WORK INSTRUCTION 1: In the ballet passage, why did Madame Kristen tell the writer there wasn't much point in auditioning for "The Nutcracker"? Answer in one to three sentences.
WORK INSTRUCTION 2: Extend the ballet passage, picking up after its last sentence.

PROVIDED PASSAGE:
* * *

All went well, until it came time to audition for the next production of "The Nutcracker".  When I went to secure an audition slot, I was taken aside by Madame Kristen and informed that there wasn't much point in auditioning.  Confused, I asked her why, and she told me that I wouldn't fit the costumes.  They used the same ones every year, you see, and little size 12/14 (at the time) me wouldn't be able to squeeze in.  Madame Kristen proceeded to tell me that most of the girls had a 19 inch waist, and the only outfit she thought I might have a chance of fitting was the maid from the opening scenes.  Yet even that was doubtful.

Having moved from confused to more than a little hurt, I went home.  I think I went to class once or twice after that, and then never went back.  I have given a lot of bullshit excuses for why I left ballet over the years, my favorite one being that I wasn't enough of a masochist to do that to my feet, but the truth is I left ballet because at 14 I was told I was too fat to be in "The Nutcracker".

I didn't dance for years.  Then, at age 24, after two children and a lot of life, I went back into the studio.  Pikes Peak Community College had a dance program, and the teacher Danika was smiling, encouraging, and never once said I shouldn't be there.  I did modern, and very much enjoyed my return to that fluidity of movement.  I thought about ballet, but didn't do it.  Even still, dance did wonders for me - I felt better, I started losing the weight I'd gained from having kids without even really trying, and my confidence (which had been shattered by a broken marriage and a number of life mistakes) began to inch its way back up.  I also took belly dance, which was fun and felt very natural to me on a number of levels, though it wasn't as satisfying as modern.

* * *

GIVEN INFORMATION:

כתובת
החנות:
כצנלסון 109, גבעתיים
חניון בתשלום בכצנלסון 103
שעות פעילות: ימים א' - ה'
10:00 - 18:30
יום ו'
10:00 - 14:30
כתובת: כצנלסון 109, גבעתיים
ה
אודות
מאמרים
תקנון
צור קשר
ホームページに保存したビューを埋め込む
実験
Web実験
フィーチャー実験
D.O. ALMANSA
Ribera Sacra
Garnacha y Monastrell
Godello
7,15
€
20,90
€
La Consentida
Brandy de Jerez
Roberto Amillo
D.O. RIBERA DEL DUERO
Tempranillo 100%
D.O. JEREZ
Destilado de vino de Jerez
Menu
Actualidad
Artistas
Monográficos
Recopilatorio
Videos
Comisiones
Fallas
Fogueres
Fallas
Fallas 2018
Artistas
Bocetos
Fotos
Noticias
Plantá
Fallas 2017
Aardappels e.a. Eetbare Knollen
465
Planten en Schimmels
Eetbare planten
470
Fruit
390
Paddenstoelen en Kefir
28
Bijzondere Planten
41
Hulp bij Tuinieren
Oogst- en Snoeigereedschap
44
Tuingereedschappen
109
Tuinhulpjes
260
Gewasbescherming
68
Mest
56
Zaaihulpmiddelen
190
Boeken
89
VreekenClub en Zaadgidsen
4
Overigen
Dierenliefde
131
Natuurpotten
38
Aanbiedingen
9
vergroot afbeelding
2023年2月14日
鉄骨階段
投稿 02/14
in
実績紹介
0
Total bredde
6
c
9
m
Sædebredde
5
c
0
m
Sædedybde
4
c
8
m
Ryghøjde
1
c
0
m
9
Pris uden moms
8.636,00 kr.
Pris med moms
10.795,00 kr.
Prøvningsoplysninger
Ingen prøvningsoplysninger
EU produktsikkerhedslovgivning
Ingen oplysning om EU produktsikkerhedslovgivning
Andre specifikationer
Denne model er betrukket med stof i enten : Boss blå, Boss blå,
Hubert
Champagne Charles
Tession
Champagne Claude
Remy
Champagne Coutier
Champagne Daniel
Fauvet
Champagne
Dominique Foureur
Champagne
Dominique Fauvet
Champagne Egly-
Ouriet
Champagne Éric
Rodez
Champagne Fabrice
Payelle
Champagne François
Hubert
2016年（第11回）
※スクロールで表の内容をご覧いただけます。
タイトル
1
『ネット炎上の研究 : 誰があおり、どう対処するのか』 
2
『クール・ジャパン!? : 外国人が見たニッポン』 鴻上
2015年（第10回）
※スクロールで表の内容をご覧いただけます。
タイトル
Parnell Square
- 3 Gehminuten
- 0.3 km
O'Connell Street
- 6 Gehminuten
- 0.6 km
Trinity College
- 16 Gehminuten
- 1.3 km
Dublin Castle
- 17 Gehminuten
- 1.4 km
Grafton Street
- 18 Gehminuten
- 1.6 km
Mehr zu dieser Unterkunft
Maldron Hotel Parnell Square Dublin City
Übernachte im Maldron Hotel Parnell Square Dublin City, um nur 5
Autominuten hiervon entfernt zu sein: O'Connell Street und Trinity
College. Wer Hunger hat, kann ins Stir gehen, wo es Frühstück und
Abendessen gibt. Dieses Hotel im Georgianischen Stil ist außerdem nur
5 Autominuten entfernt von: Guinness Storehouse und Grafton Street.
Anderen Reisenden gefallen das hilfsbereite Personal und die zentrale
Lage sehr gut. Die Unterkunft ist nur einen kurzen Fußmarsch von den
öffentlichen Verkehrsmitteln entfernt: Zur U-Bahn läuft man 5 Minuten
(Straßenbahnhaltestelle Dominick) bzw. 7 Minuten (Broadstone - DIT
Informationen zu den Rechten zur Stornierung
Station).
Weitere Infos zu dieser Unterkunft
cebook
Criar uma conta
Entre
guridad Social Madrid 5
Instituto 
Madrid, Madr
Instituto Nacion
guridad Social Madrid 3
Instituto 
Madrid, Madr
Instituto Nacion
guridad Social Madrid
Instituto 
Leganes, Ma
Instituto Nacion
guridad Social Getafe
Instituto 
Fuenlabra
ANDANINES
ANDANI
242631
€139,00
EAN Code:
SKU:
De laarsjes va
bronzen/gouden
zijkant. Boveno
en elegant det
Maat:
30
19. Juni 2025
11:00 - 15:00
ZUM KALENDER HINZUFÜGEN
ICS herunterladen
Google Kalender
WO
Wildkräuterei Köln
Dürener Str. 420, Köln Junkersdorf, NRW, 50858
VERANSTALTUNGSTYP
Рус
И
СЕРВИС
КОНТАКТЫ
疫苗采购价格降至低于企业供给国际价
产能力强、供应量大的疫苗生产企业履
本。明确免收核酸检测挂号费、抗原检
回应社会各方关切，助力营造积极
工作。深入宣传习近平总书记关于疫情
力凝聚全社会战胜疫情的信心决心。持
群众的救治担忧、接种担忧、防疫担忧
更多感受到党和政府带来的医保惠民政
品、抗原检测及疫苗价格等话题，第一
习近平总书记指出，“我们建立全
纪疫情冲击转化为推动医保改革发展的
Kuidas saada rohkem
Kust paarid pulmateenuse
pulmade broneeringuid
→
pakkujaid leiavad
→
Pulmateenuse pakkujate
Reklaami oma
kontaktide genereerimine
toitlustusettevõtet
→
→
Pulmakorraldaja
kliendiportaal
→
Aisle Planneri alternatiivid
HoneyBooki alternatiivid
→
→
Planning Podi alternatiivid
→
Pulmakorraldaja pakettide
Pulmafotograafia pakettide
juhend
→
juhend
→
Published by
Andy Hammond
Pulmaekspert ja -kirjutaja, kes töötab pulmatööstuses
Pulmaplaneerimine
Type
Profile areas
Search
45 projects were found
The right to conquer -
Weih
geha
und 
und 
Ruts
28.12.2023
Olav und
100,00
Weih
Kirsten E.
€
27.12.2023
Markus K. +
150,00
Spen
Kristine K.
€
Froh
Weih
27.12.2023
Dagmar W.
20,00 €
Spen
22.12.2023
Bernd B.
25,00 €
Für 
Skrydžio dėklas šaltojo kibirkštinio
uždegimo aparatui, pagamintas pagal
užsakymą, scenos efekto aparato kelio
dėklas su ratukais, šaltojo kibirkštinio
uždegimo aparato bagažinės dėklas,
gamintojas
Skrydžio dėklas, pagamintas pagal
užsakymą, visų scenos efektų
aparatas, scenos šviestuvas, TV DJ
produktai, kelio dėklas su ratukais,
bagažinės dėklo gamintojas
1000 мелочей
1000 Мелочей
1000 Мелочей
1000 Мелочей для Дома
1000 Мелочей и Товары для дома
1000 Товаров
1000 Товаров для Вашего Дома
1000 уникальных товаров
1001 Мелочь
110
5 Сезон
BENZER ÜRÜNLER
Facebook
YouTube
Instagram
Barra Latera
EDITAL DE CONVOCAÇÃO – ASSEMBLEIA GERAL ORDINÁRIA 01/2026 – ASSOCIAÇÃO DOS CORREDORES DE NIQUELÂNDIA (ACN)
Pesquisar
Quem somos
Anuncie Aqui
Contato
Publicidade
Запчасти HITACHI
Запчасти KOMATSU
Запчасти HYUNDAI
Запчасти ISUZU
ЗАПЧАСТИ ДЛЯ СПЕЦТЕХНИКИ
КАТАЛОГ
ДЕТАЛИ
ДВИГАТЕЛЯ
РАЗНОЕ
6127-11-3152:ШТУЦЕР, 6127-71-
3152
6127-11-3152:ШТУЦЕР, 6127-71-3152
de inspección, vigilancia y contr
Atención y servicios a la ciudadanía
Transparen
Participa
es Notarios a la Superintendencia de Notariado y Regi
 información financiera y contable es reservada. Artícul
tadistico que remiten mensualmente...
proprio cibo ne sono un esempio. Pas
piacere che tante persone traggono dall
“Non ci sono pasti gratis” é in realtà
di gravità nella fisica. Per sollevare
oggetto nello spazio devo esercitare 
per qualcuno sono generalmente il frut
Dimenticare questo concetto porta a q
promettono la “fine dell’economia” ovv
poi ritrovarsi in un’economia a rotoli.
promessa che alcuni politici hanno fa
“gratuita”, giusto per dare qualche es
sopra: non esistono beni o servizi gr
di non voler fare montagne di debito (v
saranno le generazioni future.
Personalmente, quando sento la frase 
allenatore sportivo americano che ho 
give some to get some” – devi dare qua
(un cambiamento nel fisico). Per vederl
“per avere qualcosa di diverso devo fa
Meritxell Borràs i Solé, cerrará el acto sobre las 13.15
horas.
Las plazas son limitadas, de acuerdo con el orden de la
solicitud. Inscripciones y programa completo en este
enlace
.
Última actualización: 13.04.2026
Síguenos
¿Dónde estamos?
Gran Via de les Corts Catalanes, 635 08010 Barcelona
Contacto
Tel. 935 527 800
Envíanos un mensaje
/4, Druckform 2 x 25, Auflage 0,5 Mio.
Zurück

* * *

RESPONSE 1: The production used the same costumes every year, and she said the writer, then a size 12/14, wouldn't fit into them. Most of the girls had a 19 inch waist, and even the maid's outfit from the opening scenes was a doubtful fit.

RESPONSE 2:
Two years after my return to dance, I dislocated my left knee.  I spent a year or more needing a cane to walk anywhere.  Trips to the mall or grocery store required a wheel chair or one of those scooters.  I did not have insurance.  An X-ray was taken, but never an MRI, and there was no physical therapy.  There was certainly no more dancing.  Almost ten years later, the knee still gives me trouble, but I do what I can.  I can't run, and I certainly am not capable of the movements required to get back into modern or ballet, but I have taken a couple belly dance classes, and that at least is something.  It also doesn't help that I've regained the weight I lost (plus a little extra, ain't that always the way?), which is hard on my knee.  Yet I also can't manage the sustained movement for aerobic exercise to lose said weight.  It's cyclic and frustrating.

So, background out of the way, let's go back to the picture.  I was just stopped by that image, of a heavier woman en pointe, all done up in an artistic shot.  If you really look at the image you can see she's got some cellulite, she's not at all what a ballet academy would consider ideal, but I bet she doesn't care.  She's up there anyway, going "Damn right, I'm sexy", and I know from experience that holding your leg like that long enough for a photographer to get a good shot takes strength and determination.  She is what 14-year-old me needed to see, but sadly didn't.  But maybe 34-year-old me can take something from this anyway.

I don't know if I'll ever dance again.  I can almost guarantee I would need surgery to repair my knee, and I would certainly need to lose a fair bit of weight so as to not hamper the healing process.  I have medical insurance now, but it's not very good, and certainly won't cover something like knee surgery without meeting the rather high deductible.  I imagine I'll continue to look for a belly dance class that I like (not that I don't like the one I took, it's just a bit of a drive), and that will be a good way to get some exercise, but the way ballet and modern feel cannot be matched by ATS.  And it certainly doesn't build muscle the way other dance styles do.

So I don't know if I"ll ever be the girl in the picture above.  But I could be.  And for some reason, that makes me smile a little.  It reassures me in a manner I hadn't realized I needed.